What to do
Give the data below again exactly as it stands. Omit the pictures.

▬▬▬

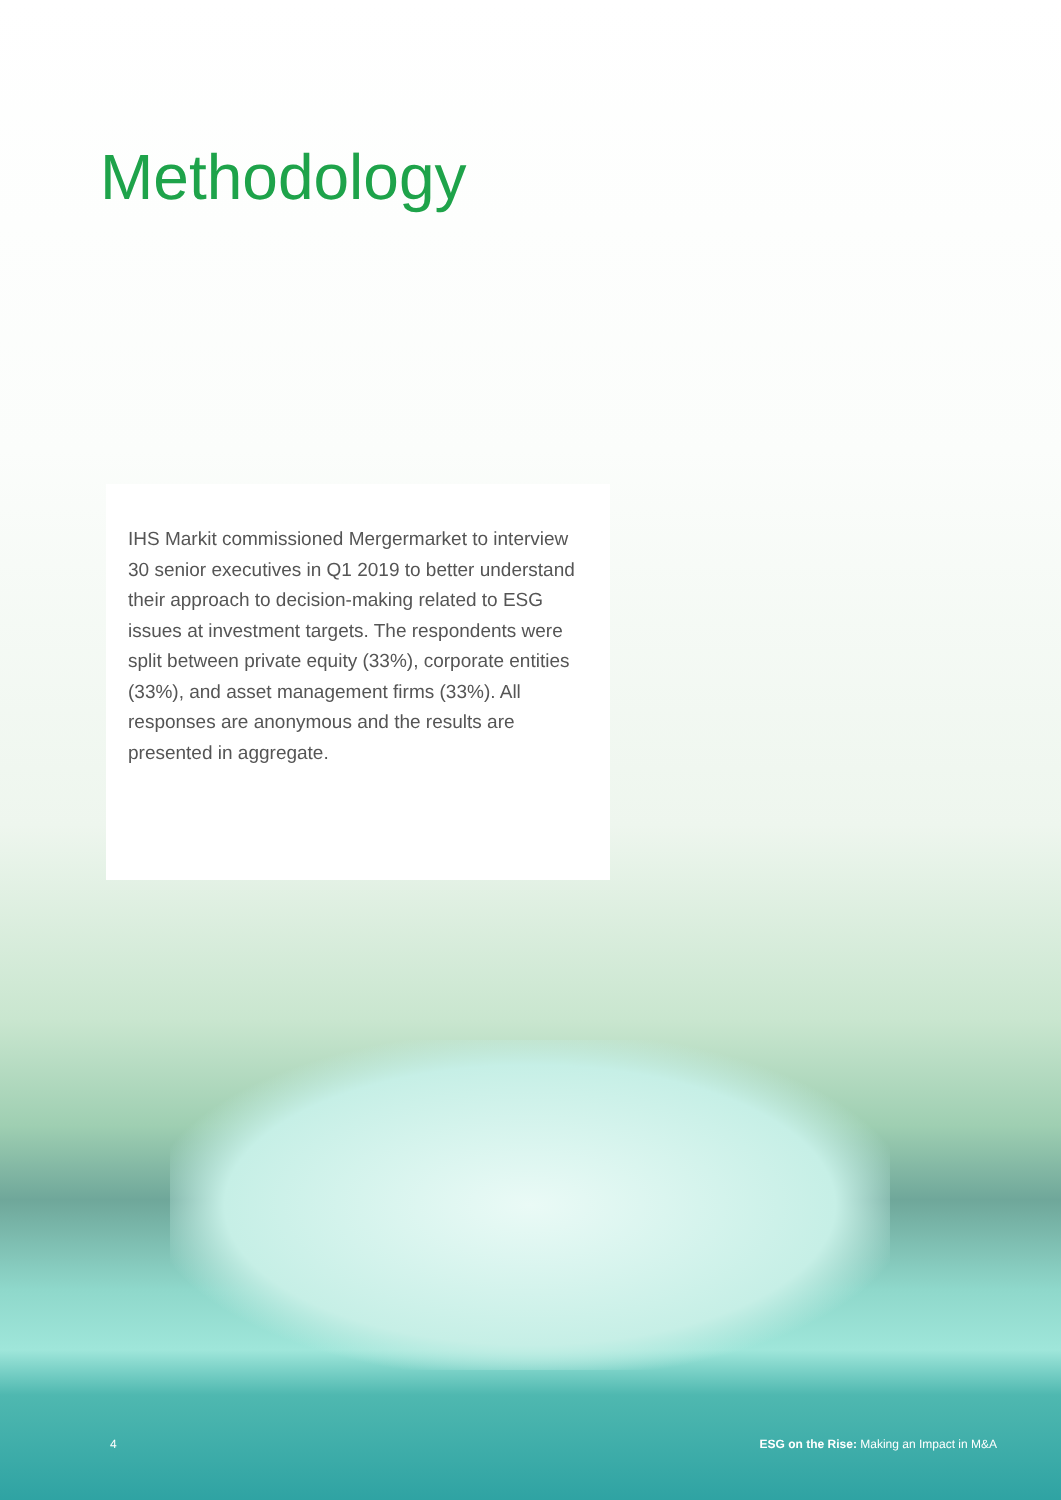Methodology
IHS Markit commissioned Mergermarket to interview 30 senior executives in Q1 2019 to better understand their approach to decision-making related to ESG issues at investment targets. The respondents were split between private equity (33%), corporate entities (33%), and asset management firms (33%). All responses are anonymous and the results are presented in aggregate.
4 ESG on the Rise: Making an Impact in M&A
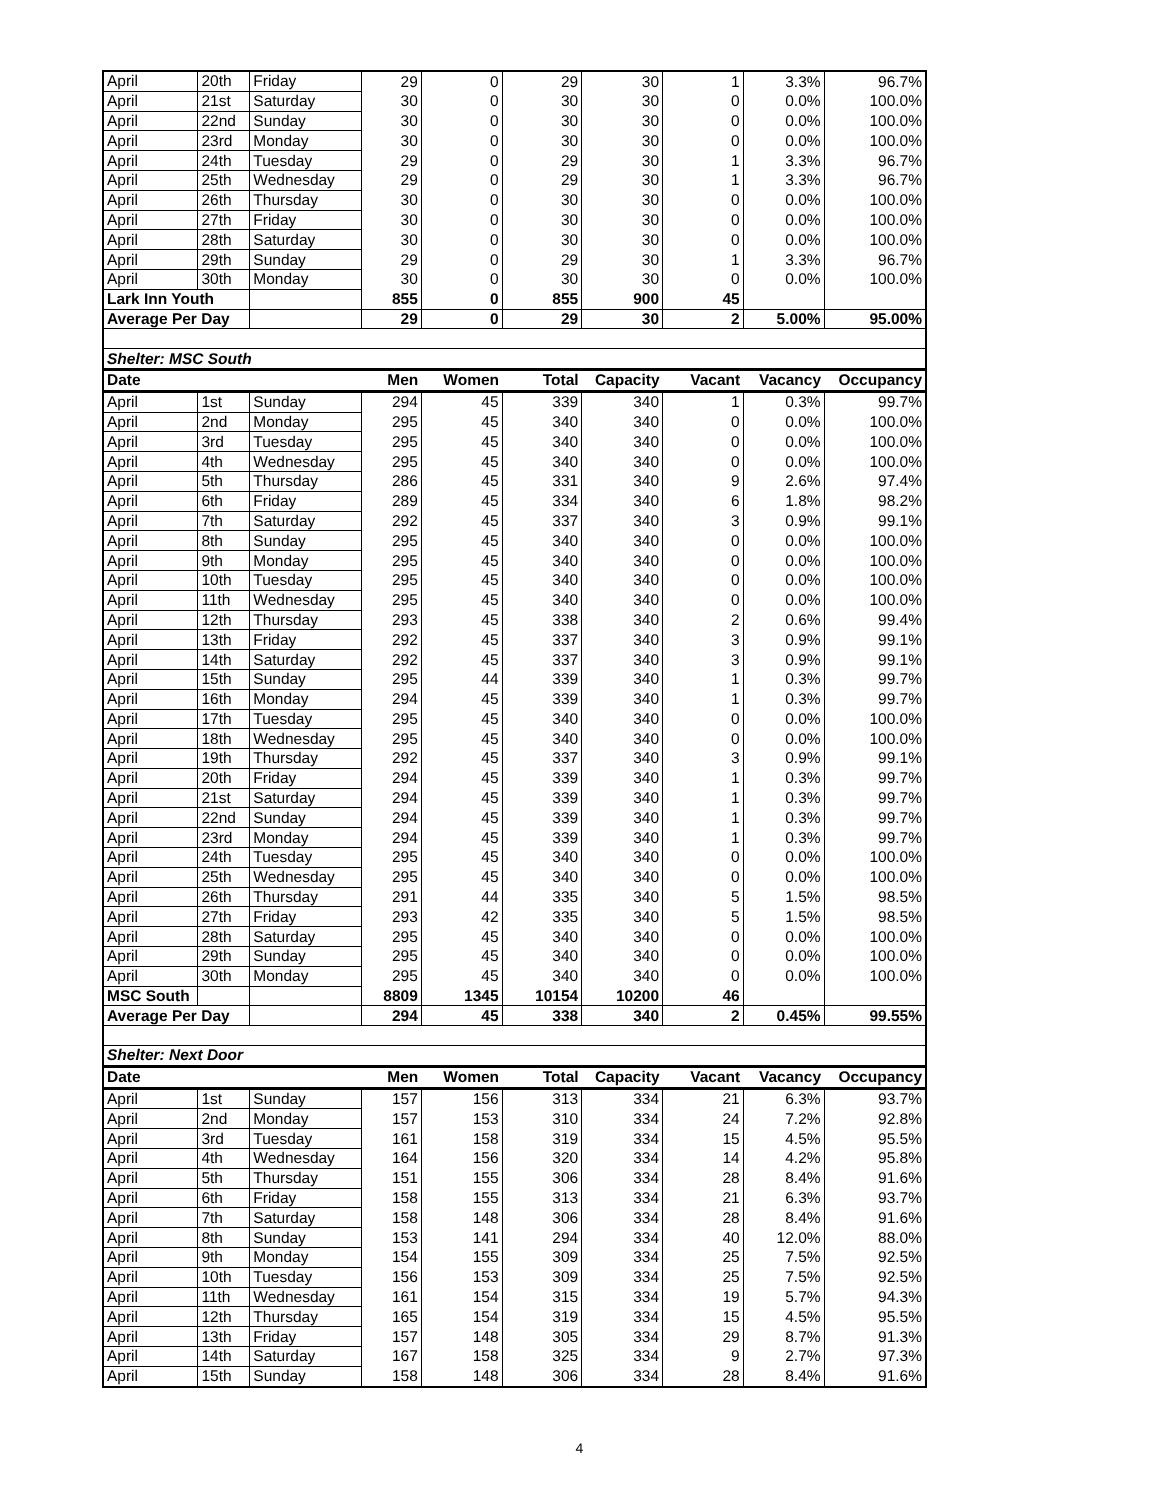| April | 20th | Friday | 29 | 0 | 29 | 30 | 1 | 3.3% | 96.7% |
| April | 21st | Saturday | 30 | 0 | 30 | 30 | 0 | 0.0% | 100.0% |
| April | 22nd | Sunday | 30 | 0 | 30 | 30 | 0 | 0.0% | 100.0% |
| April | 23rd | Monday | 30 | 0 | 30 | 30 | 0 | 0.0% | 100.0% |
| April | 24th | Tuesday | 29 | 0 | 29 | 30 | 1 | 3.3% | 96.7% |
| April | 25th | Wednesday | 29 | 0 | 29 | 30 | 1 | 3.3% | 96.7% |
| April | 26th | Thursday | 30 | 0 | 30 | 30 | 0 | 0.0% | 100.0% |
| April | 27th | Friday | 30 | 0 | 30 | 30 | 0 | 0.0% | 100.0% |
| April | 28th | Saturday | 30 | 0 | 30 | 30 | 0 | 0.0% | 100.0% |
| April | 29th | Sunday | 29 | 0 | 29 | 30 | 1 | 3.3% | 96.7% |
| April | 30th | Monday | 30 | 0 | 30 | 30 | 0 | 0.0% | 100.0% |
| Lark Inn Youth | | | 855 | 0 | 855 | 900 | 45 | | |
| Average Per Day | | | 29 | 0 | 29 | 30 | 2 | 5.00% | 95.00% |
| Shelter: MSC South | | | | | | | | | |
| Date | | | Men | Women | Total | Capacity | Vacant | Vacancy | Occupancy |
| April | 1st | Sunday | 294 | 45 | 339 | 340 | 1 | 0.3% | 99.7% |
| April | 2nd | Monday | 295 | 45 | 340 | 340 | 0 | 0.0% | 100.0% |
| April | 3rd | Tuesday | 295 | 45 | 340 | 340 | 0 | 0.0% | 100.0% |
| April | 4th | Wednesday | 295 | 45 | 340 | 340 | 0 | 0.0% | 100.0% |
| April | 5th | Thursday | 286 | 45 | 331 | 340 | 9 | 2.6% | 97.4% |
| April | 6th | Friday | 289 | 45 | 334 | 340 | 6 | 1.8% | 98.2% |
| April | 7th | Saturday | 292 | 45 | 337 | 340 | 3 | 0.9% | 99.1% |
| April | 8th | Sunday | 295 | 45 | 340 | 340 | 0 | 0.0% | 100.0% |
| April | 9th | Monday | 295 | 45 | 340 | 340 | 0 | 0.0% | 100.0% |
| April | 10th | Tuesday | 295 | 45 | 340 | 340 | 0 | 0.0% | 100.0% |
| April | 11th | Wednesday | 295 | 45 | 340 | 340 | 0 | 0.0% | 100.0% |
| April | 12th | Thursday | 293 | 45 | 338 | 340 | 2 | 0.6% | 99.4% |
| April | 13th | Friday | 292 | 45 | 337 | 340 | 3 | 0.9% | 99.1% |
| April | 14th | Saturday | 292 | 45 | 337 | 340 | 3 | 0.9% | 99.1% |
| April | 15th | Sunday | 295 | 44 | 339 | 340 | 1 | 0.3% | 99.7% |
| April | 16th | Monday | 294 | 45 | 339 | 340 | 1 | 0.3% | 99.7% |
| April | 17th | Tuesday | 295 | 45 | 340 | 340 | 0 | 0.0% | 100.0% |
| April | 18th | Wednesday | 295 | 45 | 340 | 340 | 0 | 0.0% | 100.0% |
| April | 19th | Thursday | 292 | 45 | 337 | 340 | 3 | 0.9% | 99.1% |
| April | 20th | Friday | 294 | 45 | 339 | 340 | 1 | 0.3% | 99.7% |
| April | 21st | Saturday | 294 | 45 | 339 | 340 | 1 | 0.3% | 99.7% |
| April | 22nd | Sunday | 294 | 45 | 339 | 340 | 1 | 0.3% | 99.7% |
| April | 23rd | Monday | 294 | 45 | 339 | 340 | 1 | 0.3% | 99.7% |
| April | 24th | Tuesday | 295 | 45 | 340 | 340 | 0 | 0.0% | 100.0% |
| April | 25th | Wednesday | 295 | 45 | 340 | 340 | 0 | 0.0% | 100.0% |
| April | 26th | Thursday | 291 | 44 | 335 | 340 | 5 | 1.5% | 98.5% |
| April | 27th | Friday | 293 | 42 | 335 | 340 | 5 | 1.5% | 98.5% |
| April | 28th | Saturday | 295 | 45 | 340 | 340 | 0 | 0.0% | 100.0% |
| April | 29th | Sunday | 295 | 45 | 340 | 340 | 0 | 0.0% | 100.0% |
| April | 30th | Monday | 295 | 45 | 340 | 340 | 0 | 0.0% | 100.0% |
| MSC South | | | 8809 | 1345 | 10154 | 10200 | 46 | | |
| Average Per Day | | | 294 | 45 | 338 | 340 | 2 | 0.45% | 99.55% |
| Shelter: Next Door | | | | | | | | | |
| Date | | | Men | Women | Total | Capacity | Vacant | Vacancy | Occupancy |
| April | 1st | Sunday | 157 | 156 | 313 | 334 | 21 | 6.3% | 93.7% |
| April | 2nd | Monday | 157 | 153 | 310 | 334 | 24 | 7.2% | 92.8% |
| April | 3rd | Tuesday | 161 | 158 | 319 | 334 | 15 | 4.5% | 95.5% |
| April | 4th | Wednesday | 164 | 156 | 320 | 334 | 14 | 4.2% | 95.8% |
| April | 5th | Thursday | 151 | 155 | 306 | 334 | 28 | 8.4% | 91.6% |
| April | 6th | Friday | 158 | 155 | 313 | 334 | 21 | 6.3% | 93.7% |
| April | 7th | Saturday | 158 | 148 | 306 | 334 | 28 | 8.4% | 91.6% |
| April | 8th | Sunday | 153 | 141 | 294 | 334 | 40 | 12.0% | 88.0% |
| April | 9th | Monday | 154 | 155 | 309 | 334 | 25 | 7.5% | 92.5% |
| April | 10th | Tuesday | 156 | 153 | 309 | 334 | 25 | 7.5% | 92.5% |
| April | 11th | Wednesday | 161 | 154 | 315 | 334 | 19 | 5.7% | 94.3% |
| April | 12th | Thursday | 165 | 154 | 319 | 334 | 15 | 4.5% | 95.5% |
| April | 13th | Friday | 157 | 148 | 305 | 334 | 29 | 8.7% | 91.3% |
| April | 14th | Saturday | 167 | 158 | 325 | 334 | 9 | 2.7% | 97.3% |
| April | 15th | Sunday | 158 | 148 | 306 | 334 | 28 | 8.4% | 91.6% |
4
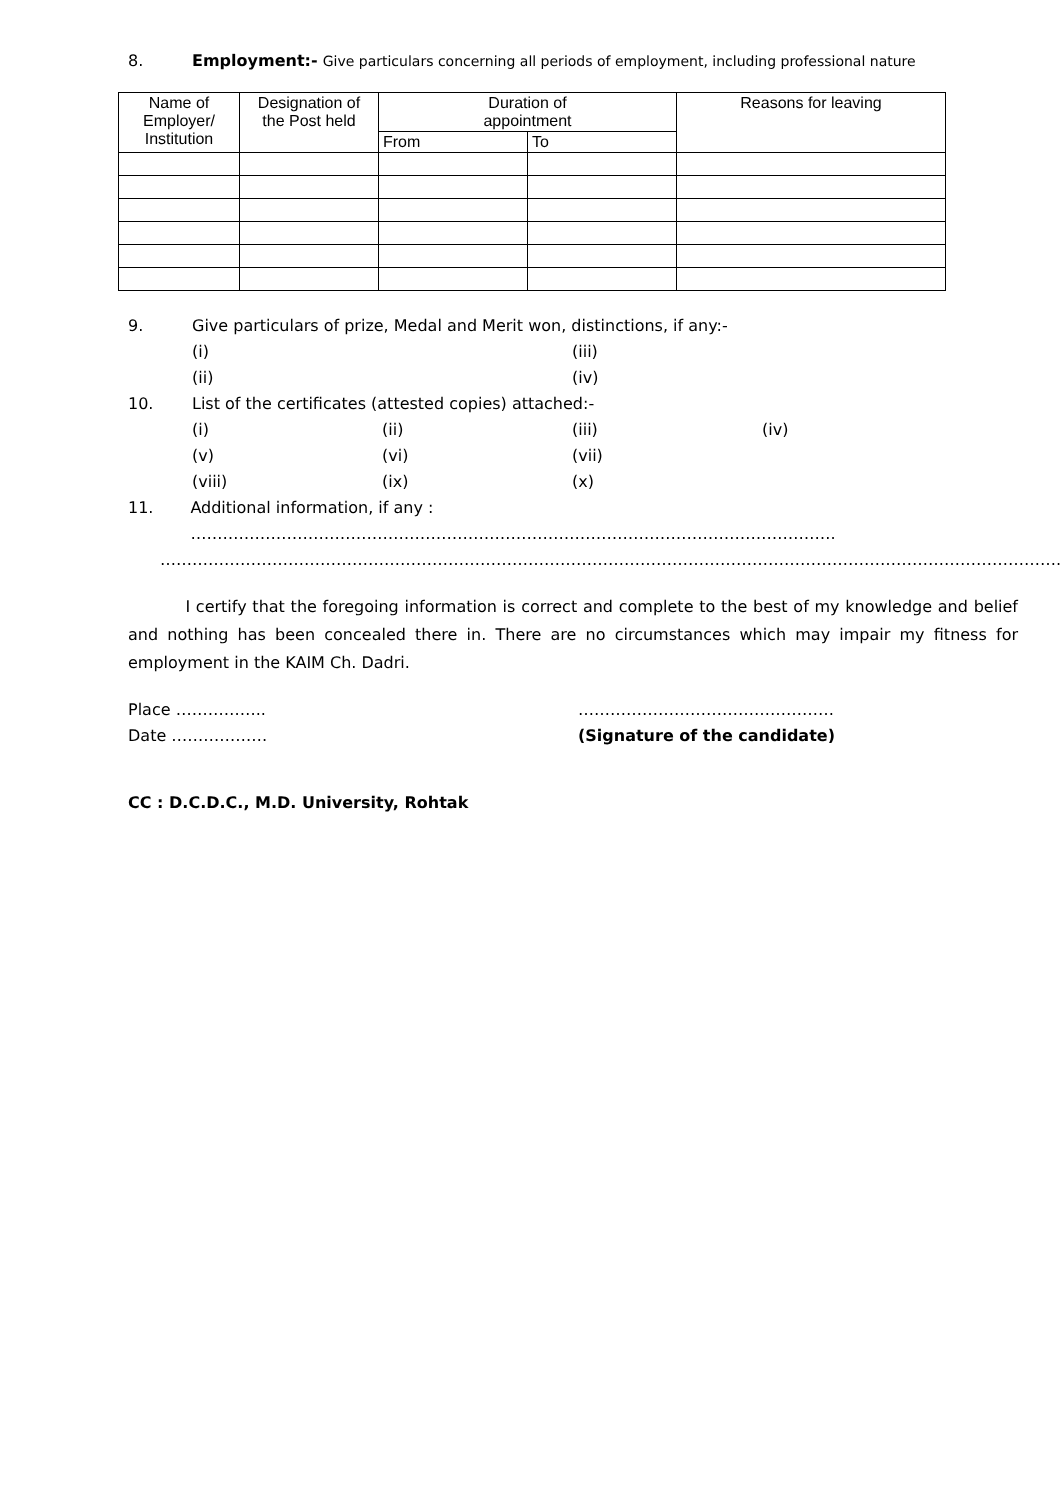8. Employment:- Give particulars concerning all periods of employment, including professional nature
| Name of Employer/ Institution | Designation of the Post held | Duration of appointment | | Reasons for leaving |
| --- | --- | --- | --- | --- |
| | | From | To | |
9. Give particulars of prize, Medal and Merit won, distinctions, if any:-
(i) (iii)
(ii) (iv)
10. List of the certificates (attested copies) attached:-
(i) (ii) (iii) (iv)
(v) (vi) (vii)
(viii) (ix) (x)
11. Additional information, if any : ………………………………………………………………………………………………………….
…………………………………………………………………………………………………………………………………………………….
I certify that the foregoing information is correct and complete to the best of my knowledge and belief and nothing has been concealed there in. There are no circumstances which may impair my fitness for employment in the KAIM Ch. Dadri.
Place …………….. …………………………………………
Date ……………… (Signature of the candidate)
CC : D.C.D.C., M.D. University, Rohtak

▬▬▬

Task output
Methodology
IHS Markit commissioned Mergermarket to interview 30 senior executives in Q1 2019 to better understand their approach to decision-making related to ESG issues at investment targets. The respondents were split between private equity (33%), corporate entities (33%), and asset management firms (33%). All responses are anonymous and the results are presented in aggregate.
4 ESG on the Rise: Making an Impact in M&A
| April | 20th | Friday | 29 | 0 | 29 | 30 | 1 | 3.3% | 96.7% |
| April | 21st | Saturday | 30 | 0 | 30 | 30 | 0 | 0.0% | 100.0% |
| April | 22nd | Sunday | 30 | 0 | 30 | 30 | 0 | 0.0% | 100.0% |
| April | 23rd | Monday | 30 | 0 | 30 | 30 | 0 | 0.0% | 100.0% |
| April | 24th | Tuesday | 29 | 0 | 29 | 30 | 1 | 3.3% | 96.7% |
| April | 25th | Wednesday | 29 | 0 | 29 | 30 | 1 | 3.3% | 96.7% |
| April | 26th | Thursday | 30 | 0 | 30 | 30 | 0 | 0.0% | 100.0% |
| April | 27th | Friday | 30 | 0 | 30 | 30 | 0 | 0.0% | 100.0% |
| April | 28th | Saturday | 30 | 0 | 30 | 30 | 0 | 0.0% | 100.0% |
| April | 29th | Sunday | 29 | 0 | 29 | 30 | 1 | 3.3% | 96.7% |
| April | 30th | Monday | 30 | 0 | 30 | 30 | 0 | 0.0% | 100.0% |
| Lark Inn Youth | | | 855 | 0 | 855 | 900 | 45 | | |
| Average Per Day | | | 29 | 0 | 29 | 30 | 2 | 5.00% | 95.00% |
| Shelter: MSC South | | | | | | | | | |
| Date | | | Men | Women | Total | Capacity | Vacant | Vacancy | Occupancy |
| April | 1st | Sunday | 294 | 45 | 339 | 340 | 1 | 0.3% | 99.7% |
| April | 2nd | Monday | 295 | 45 | 340 | 340 | 0 | 0.0% | 100.0% |
| April | 3rd | Tuesday | 295 | 45 | 340 | 340 | 0 | 0.0% | 100.0% |
| April | 4th | Wednesday | 295 | 45 | 340 | 340 | 0 | 0.0% | 100.0% |
| April | 5th | Thursday | 286 | 45 | 331 | 340 | 9 | 2.6% | 97.4% |
| April | 6th | Friday | 289 | 45 | 334 | 340 | 6 | 1.8% | 98.2% |
| April | 7th | Saturday | 292 | 45 | 337 | 340 | 3 | 0.9% | 99.1% |
| April | 8th | Sunday | 295 | 45 | 340 | 340 | 0 | 0.0% | 100.0% |
| April | 9th | Monday | 295 | 45 | 340 | 340 | 0 | 0.0% | 100.0% |
| April | 10th | Tuesday | 295 | 45 | 340 | 340 | 0 | 0.0% | 100.0% |
| April | 11th | Wednesday | 295 | 45 | 340 | 340 | 0 | 0.0% | 100.0% |
| April | 12th | Thursday | 293 | 45 | 338 | 340 | 2 | 0.6% | 99.4% |
| April | 13th | Friday | 292 | 45 | 337 | 340 | 3 | 0.9% | 99.1% |
| April | 14th | Saturday | 292 | 45 | 337 | 340 | 3 | 0.9% | 99.1% |
| April | 15th | Sunday | 295 | 44 | 339 | 340 | 1 | 0.3% | 99.7% |
| April | 16th | Monday | 294 | 45 | 339 | 340 | 1 | 0.3% | 99.7% |
| April | 17th | Tuesday | 295 | 45 | 340 | 340 | 0 | 0.0% | 100.0% |
| April | 18th | Wednesday | 295 | 45 | 340 | 340 | 0 | 0.0% | 100.0% |
| April | 19th | Thursday | 292 | 45 | 337 | 340 | 3 | 0.9% | 99.1% |
| April | 20th | Friday | 294 | 45 | 339 | 340 | 1 | 0.3% | 99.7% |
| April | 21st | Saturday | 294 | 45 | 339 | 340 | 1 | 0.3% | 99.7% |
| April | 22nd | Sunday | 294 | 45 | 339 | 340 | 1 | 0.3% | 99.7% |
| April | 23rd | Monday | 294 | 45 | 339 | 340 | 1 | 0.3% | 99.7% |
| April | 24th | Tuesday | 295 | 45 | 340 | 340 | 0 | 0.0% | 100.0% |
| April | 25th | Wednesday | 295 | 45 | 340 | 340 | 0 | 0.0% | 100.0% |
| April | 26th | Thursday | 291 | 44 | 335 | 340 | 5 | 1.5% | 98.5% |
| April | 27th | Friday | 293 | 42 | 335 | 340 | 5 | 1.5% | 98.5% |
| April | 28th | Saturday | 295 | 45 | 340 | 340 | 0 | 0.0% | 100.0% |
| April | 29th | Sunday | 295 | 45 | 340 | 340 | 0 | 0.0% | 100.0% |
| April | 30th | Monday | 295 | 45 | 340 | 340 | 0 | 0.0% | 100.0% |
| MSC South | | | 8809 | 1345 | 10154 | 10200 | 46 | | |
| Average Per Day | | | 294 | 45 | 338 | 340 | 2 | 0.45% | 99.55% |
| Shelter: Next Door | | | | | | | | | |
| Date | | | Men | Women | Total | Capacity | Vacant | Vacancy | Occupancy |
| April | 1st | Sunday | 157 | 156 | 313 | 334 | 21 | 6.3% | 93.7% |
| April | 2nd | Monday | 157 | 153 | 310 | 334 | 24 | 7.2% | 92.8% |
| April | 3rd | Tuesday | 161 | 158 | 319 | 334 | 15 | 4.5% | 95.5% |
| April | 4th | Wednesday | 164 | 156 | 320 | 334 | 14 | 4.2% | 95.8% |
| April | 5th | Thursday | 151 | 155 | 306 | 334 | 28 | 8.4% | 91.6% |
| April | 6th | Friday | 158 | 155 | 313 | 334 | 21 | 6.3% | 93.7% |
| April | 7th | Saturday | 158 | 148 | 306 | 334 | 28 | 8.4% | 91.6% |
| April | 8th | Sunday | 153 | 141 | 294 | 334 | 40 | 12.0% | 88.0% |
| April | 9th | Monday | 154 | 155 | 309 | 334 | 25 | 7.5% | 92.5% |
| April | 10th | Tuesday | 156 | 153 | 309 | 334 | 25 | 7.5% | 92.5% |
| April | 11th | Wednesday | 161 | 154 | 315 | 334 | 19 | 5.7% | 94.3% |
| April | 12th | Thursday | 165 | 154 | 319 | 334 | 15 | 4.5% | 95.5% |
| April | 13th | Friday | 157 | 148 | 305 | 334 | 29 | 8.7% | 91.3% |
| April | 14th | Saturday | 167 | 158 | 325 | 334 | 9 | 2.7% | 97.3% |
| April | 15th | Sunday | 158 | 148 | 306 | 334 | 28 | 8.4% | 91.6% |
4
8. Employment:- Give particulars concerning all periods of employment, including professional nature
| Name of Employer/ Institution | Designation of the Post held | Duration of appointment | | Reasons for leaving |
| --- | --- | --- | --- | --- |
| | | From | To | |
9. Give particulars of prize, Medal and Merit won, distinctions, if any:-
(i) (iii)
(ii) (iv)
10. List of the certificates (attested copies) attached:-
(i) (ii) (iii) (iv)
(v) (vi) (vii)
(viii) (ix) (x)
11. Additional information, if any : ………………………………………………………………………………………………………….
…………………………………………………………………………………………………………………………………………………….
I certify that the foregoing information is correct and complete to the best of my knowledge and belief and nothing has been concealed there in. There are no circumstances which may impair my fitness for employment in the KAIM Ch. Dadri.
Place …………….. …………………………………………
Date ……………… (Signature of the candidate)
CC : D.C.D.C., M.D. University, Rohtak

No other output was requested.